• **Pasaje para revisar**:
○ ○ ○ ○

La zona de caza se situaba en las montañas de la región de Khomas, ochenta kilómetros al oeste de la capital. La concesión es una propiedad abierta que, en sus veinte mil hectáreas, cuenta con altitudes que oscilan entre los 1.300 y 2.000 metros. Se caza a caballo o a pie, hay pocos caminos, las montañas son muy altas y hay profundas gargantas. Esta zona no cuenta con una gran variedad de especies, algunas cebras de Hartmann, órix, kudus, klipspringers, steenboks y leopardos, pero la caza es auténtica.

 

A diferencia de la primera vez que cazamos aquí, en esta ocasión no tardamos mucho tiempo en encontrar las primeras cebras al coronar una cresta. Pero estábamos tan cerca que nos vieron de inmediato y huyeron al galope, desapareciendo rápidamente detrás de la colina siguiente, a más de un kilómetro.

 

Seguimos su rastro, pero los dioses de la caza debían de estar con nosotros, porque a pesar de que no volvimos a ver cebras, encontramos un grupo de órix, con dos buenos machos, en otra colina muy cerca. Descabalgamos con todo a nuestro favor. Nuestra vertiente estaba en la umbría y algunas rocas grandes nos mantenían ocultos en la fase final de la aproximación. Sería un disparo de ladera a ladera, pero con el sol por detrás y el viento de frente, las cosas no podrían ir mejor. Diez minutos más tarde llegamos a la posición que queríamos, con los antílopes pastando tranquilamente a poco más de trescientos metros.

 

Ninguno de los machos era un trofeo excepcional, pero uno de ellos tenía largos cuernos y la base lo suficientemente gruesa como para no rechazarlo. Me senté apoyado en una piedra, apoyé el arma en las rodillas… y me acordé del día anterior. No, no iba a fallar, esperé a que el órix se pusiera de lado, apunté un palmo por encima del punto que quería alcanzar, contuve la respiración y apreté el gatillo con suavidad. El disparo resonó entre las montañas y el antílope acusó el impacto. A través del visór pude ver que le había roto los dos hombros y a los pocos metros cayó fulminado, el disparo había salido perfecto.

 

Nos acercamos con cautela, ya que el órix puede ser peligroso cuando está herido debido a sus cuernos, largos y afilados, que son auténticas lanzas, pero aquel ya era mi trofeo. Tomamos fotografías y dos de los ayudantes que nos acompañaron desollaron al antílope y lo cargaron en un caballo con silla de carga para regresar a la casa. Nosotros seguimos nuestro viaje detrás de las cebras.

 

La caza en Khomas es verdadera caza de montaña, que es siempre de facilidad engañosa, «subir, atalayar, ver sin ser visto y tener cuidado al aproximarse con el viento». En este caso, es lo mismo, pero con el agravante de que las cebras viven en manadas, con muchos ojos y narices de alerta. En las primeras horas del día están en medio de las colinas con los primeros rayos del sol, pero a mitad de la mañana buscan las crestas, tratando de refrescarse con las brisas que soplan en los puntos más altos, pero siempre con centinelas que dominan todas las vertientes y todos los valles hasta donde alcanza su visión prodigiosa.

○ ○ ○ ○

• **Registros de datos**:
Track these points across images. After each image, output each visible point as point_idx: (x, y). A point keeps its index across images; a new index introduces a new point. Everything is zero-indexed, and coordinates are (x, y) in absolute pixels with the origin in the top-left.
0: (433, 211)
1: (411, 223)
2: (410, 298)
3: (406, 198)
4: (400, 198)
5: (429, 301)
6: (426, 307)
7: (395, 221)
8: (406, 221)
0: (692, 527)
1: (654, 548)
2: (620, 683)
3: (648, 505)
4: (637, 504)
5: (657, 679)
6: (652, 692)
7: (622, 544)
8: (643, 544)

○ ○ ○ ○

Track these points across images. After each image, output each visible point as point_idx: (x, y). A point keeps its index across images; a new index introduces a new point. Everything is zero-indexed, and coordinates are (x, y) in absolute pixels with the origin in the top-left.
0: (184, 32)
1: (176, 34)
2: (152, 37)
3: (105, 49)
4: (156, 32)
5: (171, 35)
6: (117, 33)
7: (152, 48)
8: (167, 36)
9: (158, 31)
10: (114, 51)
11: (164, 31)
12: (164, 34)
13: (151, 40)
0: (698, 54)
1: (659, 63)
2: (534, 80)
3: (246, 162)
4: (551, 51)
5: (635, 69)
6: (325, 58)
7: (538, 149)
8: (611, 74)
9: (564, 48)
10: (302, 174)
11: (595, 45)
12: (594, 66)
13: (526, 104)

○ ○ ○ ○

• **Objetivo de la tarea**: En el relato sobre la caza en Khomas, explica en una a tres oraciones por qué el grupo se acercó con cautela al órix después del disparo.

• **Respuesta al ejercicio**: Se acercaron con cautela porque el órix puede ser peligroso cuando está herido. Sus cuernos, largos y afilados, son auténticas lanzas.